Un troisième critère :
Voir la bonté du Maître à la place d’une sorte d’arbitraire divin selon l’œil mauvais ou le mauvais œil de l’esprit du monde ! Car notre œil de pécheur, à l’instar de celui de Satan, est petit, jaloux, mesquin, à courte vue. Il n’a pas le recul, ni la hauteur du regard de Dieu. Il ne voit pas que « le Seigneur est tendresse et pitié, lent à la colère et plein d’amour », que « la bonté du Seigneur est pour tous, sa tendresse pour toutes ses œuvres ». Son regard, à Lui, est grand. « A sa grandeur, il n’est pas de limite » !
Un dernier critère ?
Les derniers seront les premiers et les premiers seront les derniers ! Est-ce là un dernier encouragement aux fainéants de la terre ? Eh bien non, vous l’avez compris. Tout s’éclaire dans cette maxime résumant cette opposition en ce monde. Oui, les petits, les humbles, avec la Vierge Marie en tête, c’est-à-dire les derniers selon le monde, seront bien les premiers à désirer et à vivre de la miséricorde de Dieu.

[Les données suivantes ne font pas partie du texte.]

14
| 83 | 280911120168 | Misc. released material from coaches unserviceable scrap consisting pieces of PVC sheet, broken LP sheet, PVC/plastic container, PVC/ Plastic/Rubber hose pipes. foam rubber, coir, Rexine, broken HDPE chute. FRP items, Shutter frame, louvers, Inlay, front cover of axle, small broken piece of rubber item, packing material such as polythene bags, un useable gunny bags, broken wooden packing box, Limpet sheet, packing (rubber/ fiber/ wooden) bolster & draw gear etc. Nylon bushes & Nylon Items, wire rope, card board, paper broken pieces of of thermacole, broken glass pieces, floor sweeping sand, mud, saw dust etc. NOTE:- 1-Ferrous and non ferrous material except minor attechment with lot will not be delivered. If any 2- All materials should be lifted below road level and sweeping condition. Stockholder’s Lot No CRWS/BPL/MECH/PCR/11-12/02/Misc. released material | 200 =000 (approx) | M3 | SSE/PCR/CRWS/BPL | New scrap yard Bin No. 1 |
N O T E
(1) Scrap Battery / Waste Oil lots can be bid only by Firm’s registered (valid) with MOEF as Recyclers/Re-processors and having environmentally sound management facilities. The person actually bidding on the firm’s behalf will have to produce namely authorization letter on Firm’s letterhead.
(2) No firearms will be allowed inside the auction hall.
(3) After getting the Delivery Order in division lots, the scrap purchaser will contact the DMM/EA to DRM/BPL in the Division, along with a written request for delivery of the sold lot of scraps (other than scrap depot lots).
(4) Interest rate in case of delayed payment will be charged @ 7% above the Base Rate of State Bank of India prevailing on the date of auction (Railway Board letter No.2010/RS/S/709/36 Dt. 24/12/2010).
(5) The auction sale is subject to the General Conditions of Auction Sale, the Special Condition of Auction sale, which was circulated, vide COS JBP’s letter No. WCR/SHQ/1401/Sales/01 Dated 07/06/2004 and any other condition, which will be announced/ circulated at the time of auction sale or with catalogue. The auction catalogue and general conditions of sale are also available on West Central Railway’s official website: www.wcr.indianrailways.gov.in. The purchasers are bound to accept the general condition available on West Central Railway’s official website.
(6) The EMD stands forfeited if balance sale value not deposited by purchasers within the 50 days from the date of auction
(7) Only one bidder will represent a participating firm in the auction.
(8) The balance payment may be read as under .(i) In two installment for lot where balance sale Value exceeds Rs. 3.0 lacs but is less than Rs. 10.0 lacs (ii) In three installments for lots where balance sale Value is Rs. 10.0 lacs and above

Et les premiers en ce monde, les coureurs et les satisfaits de gloires mondaines, seront bien les derniers à avoir besoin d’un Sauveur !

Maintenant, frères et sœurs, de quelle heure sommes-nous les ouvriers ? De la première ou de la dernière ? Laissons tomber… nous ne le saurons qu’au Ciel ! Entrons plutôt et plus avant dans la logique de Dieu ! N’hésitons pas à répondre à l’appel du Seigneur ! Menons « une vie digne de l’Evangile » et surtout rendons grâce à la bonté de Dieu qui nous a fait signe et prodigué sa miséricorde ! Amen.